Jetzt geht es darum, eine Lösung für ein konkretes und sehr großes Problem zu finden, und da, meine Damen und Herren, steht der Wirtschaftssenator in der Verantwortung. Da ist er gefordert, und da muss der Wirtschaftssenator nicht vom Feld, da muss er an die Arbeit, und er wird auch daran gemessen werden, was ihm dabei gelingt. Ich glaube aber, dass Herr Perschau auch weiß, dass das seine Aufgabe ist.

Wenn es um offene und klare Worte geht, muss auch gesagt werden, Frau Dr. Trüpel, warum diese Debatte hier zu diesem Zeitpunkt geführt wird. Hängt das zusammen mit der schwierigen Situation des Space-Parks?

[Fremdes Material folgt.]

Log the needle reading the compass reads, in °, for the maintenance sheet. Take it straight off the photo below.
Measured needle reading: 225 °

(Zuruf vom Bündnis 90/Die Grünen: Ja!)

Doch eher nicht! Die Lage ist seit mehr als einem Jahr bekannt.

(Zurufe vom Bündnis 90/Die Grünen)

Sollen zusätzliche öffentliche Mittel in den SpacePark fließen? Ebenfalls ein klares Nein! Die in den letzten Tagen freigegebenen 1,2 Millionen sind Teil des bereits vor über einem Jahr genehmigten Betriebsmittelkredits.

(Zuruf der Abg. Frau L i n n e r t [Bünd- nis 90/Die Grünen])

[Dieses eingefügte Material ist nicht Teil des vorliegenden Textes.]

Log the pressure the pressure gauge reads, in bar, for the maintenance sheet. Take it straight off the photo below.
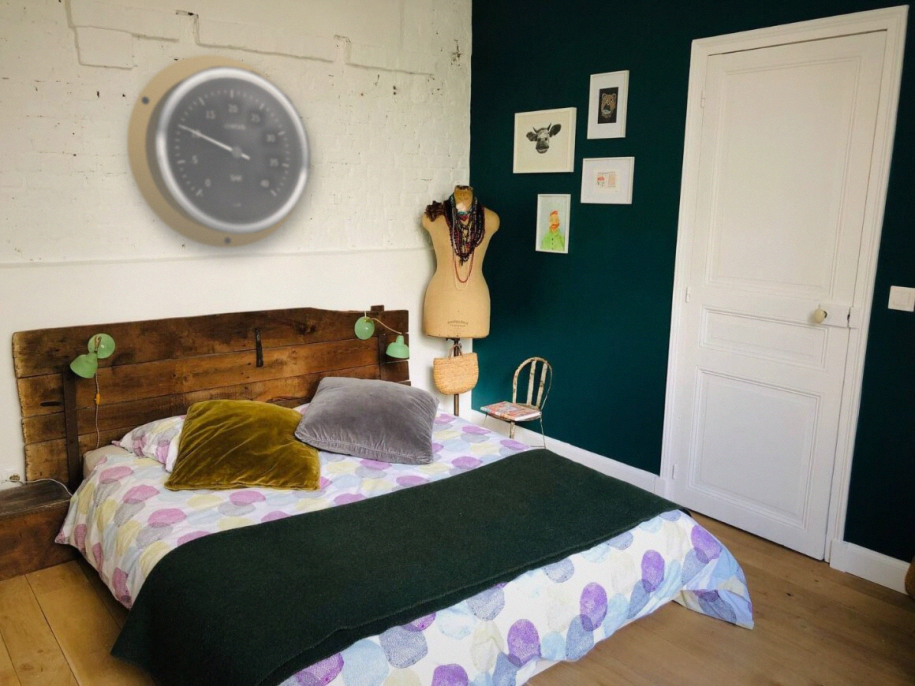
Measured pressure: 10 bar
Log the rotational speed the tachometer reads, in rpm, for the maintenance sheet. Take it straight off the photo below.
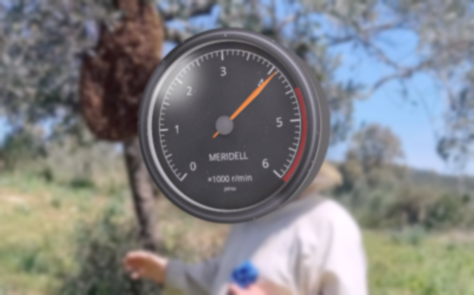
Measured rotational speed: 4100 rpm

Warum jetzt also die Debatte? Warum konnten die Grünen die vom Senat sich selbst gesetzte Frist von acht Wochen nicht abwarten? Herr Kastendiek hat seine Vermutung geäußert. Ich will nur sagen: Sie sind eine Antwort auf diese Frage schuldig geblieben, Frau Dr. Trüpel.

(Abg. Frau L i n n e r t [Bündnis 90/Die Grünen]: Weil er sich davonstehlen will!)

Ich glaube, es ist völlig falsch, jetzt den Abgesang auf den Space-Park anzustimmen. Ich habe so ein bisschen den Verdacht – ich schiebe das Wort „mit Verlaub“ vorweg –, dass die Opposition das in dieser Phase, vielleicht auch mit Blick auf die Europawahl, mit Klamauk verwechselt. Ich glaube, das tut dem Wahlkampf nicht gut, aber dem Interesse Bremens tut es auf jeden Fall auch nicht gut!

(Beifall bei der SPD und bei der CDU – Abg. Frau L i n n e r t [Bündnis 90/Die Grünen]: Klamauk?)

Meine Damen und Herren, die SPD-Fraktion steht dazu, dass auch dann nach konstruktiven Lösungen gesucht wird, wenn der Wind von vorn weht, und wir sind überzeugt, dass man jedenfalls diesen Versuch wagen muss. Die Angebote im Space-Center sind attraktiv. Wir waren mit der gesamten Fraktion schon vor geraumer Zeit vor Ort, wir haben uns davon überzeugt. Vielleicht kann an der einen oder anderen Stelle noch nachgelegt werden, aber es gibt keinen Grund, hier etwas schlecht zu reden, was nicht schlecht ist, meine Damen und Herren!